= Teatro Nuovo (New York) =

American opera company

Teatro Nuovo is an American opera company and training institution specializing in the repertory and performance practice of bel canto opera. It was founded in 2017 by Will Crutchfield, who is currently its general and artistic director.

==History==

Teatro Nuovo was founded in 2017 to continue the work of Bel Canto at Caramoor after Crutchfield and the Caramoor Summer Music Festival (where he was director of opera from 1997 to 2017) parted ways following his desire to expand the scope and offerings of the program.

===Inaugural season===

Teatro Nuovo presented its inaugural Bel Canto Festival in the Performing Arts Center at Purchase College in July and August 2018, performing Rossini's Tancredi, Mayr's Medea in Corinto, and a second version of Tancredi featuring the eight alternative pieces Rossini composed after the premiere, which the company called Tancredi rifatto [redone]. Like its predecessor, the program is accompanied by a multi-week training program for young singers, with a cohort of resident artists and studio artists led by a faculty that includes Crutchfield, Rachelle Jonck, Marguerite Krull, and Marco Nisticò. In its first season, several of the leading roles were sung by program members, joining guest soloists Jennifer Rowley, a Bel Canto at Caramoor alumna, Tamara Mumford, Amanda Woodbury, and Santiago Ballerini.

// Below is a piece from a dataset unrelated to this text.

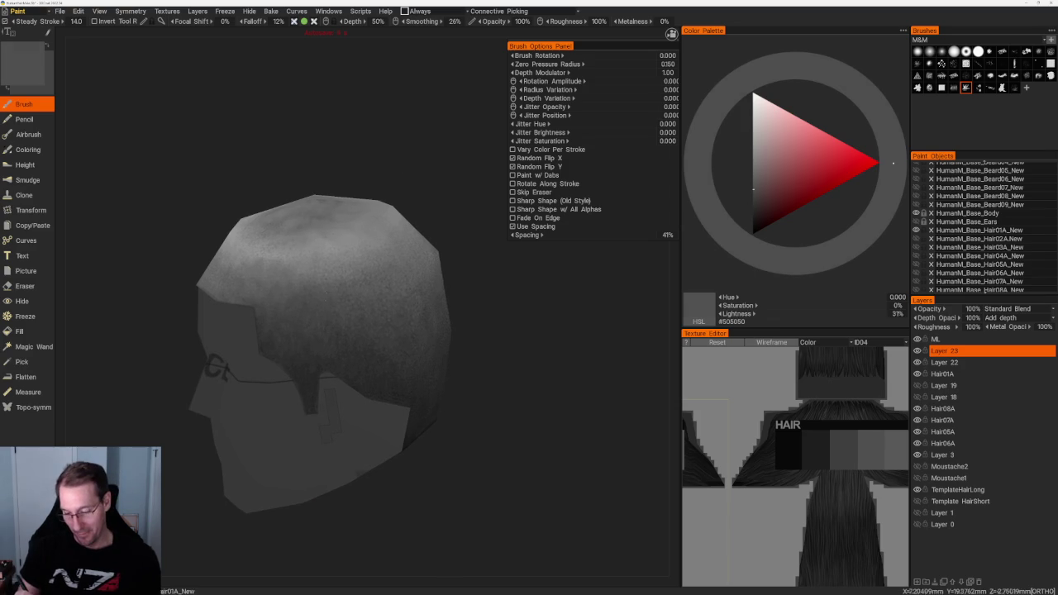
key("v")
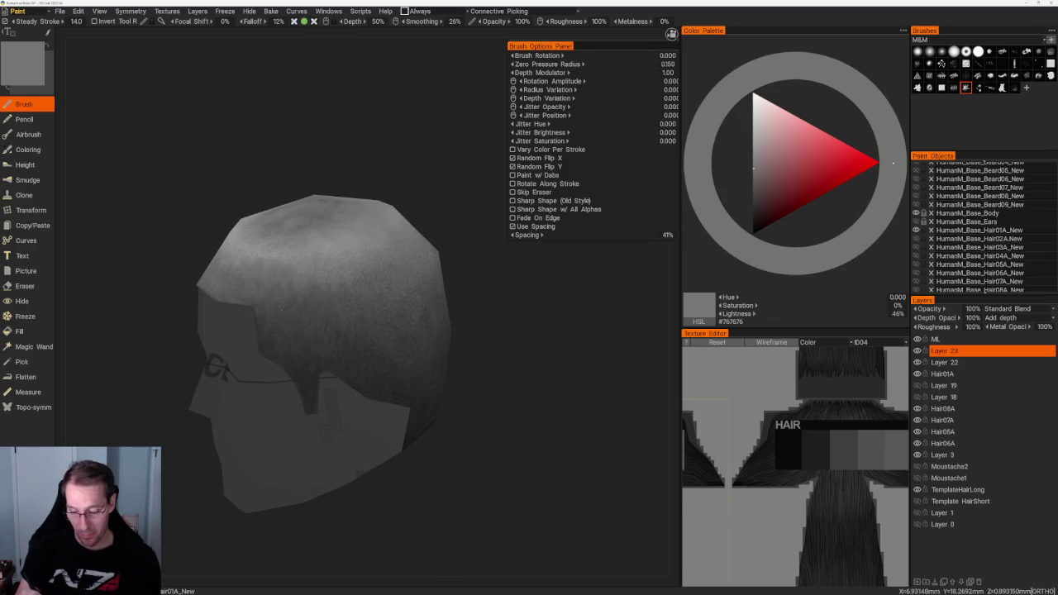
key("v")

In contrast to the Caramoor seasons, which were accompanied by the festival's resident Orchestra of St. Luke's, Teatro Nuovo formed a new 48-member orchestra playing on period instruments, seated according to the layout used at the Teatro di San Carlo of Naples in 1816, and revived the historical practice of performing without a conductor. Instead, leadership was divided between the concertmaster (Jakob Lehmann) and keyboard player (Crutchfield for Tancredi, Jonathan Brandani for Medea). This procedure has the effect of making the orchestra "a participating and listening ensemble, rather than an instrument to be played upon by a conductor".

===Second season===

Teatro Nuovo expanded its offerings in its second season: Vincenzo Bellini's La straniera, Rossini's La gazza ladra, and a concert pairing Rossini's Stabat Mater with Gaetano Donizetti's Symphony in E minor. Performances in the second season again took place at the Performing Arts Center at Purchase College, but also within New York City at Jazz at Lincoln Center's Frederick P. Rose Hall and the Church of the Heavenly Rest. The critically acclaimed period-instrument orchestra returned for the second season. During the summer of 2019, Jakob Lehmann was named associate artistic director.

===2020 season===
For 2020, Teatro Nuovo announced revivals of Rossini's Maometto secondo and Il vero omaggio along with the modern premiere of Donizetti's Miserere in G minor in its original Viennese version of 1843. Upon the nationwide shutdown of live performances due to the COVID-19 pandemic, Teatro Nuovo announced that its planned 2020 season would be carried over to the 2021 festival. On September 15, 2020, Teatro Nuovo released the first-ever complete recording of Nicola Vaccai’s Practical Method of Italian Singing, led by Will Crutchfield and featuring 22 singers including Santiago Ballerini, Lawrence Brownlee, Teresa Castillo, Junhan Choi, Georgia Jarman, Alisa Jordheim, Hannah Ludwig, Christine Lyons, Megan Marino, Dorian McCall, Madison Marie McIntosh, Angela Meade, Tamara Mumford, Lisette Oropesa, Daniel Mobbs, Jennifer Rowley, Nicholas Simpson, Michael Spyres, Derrek Stark, Alina Tamborini, Hans Tashjian, and Meigui Zhang.

==Critical reception==

Critical reaction to the new venture emphasized the orchestral innovations. The critic of The Wall Street Journal wrote that "the effect was transformative", and the Financial Times headlined its review, "this is how it should be done".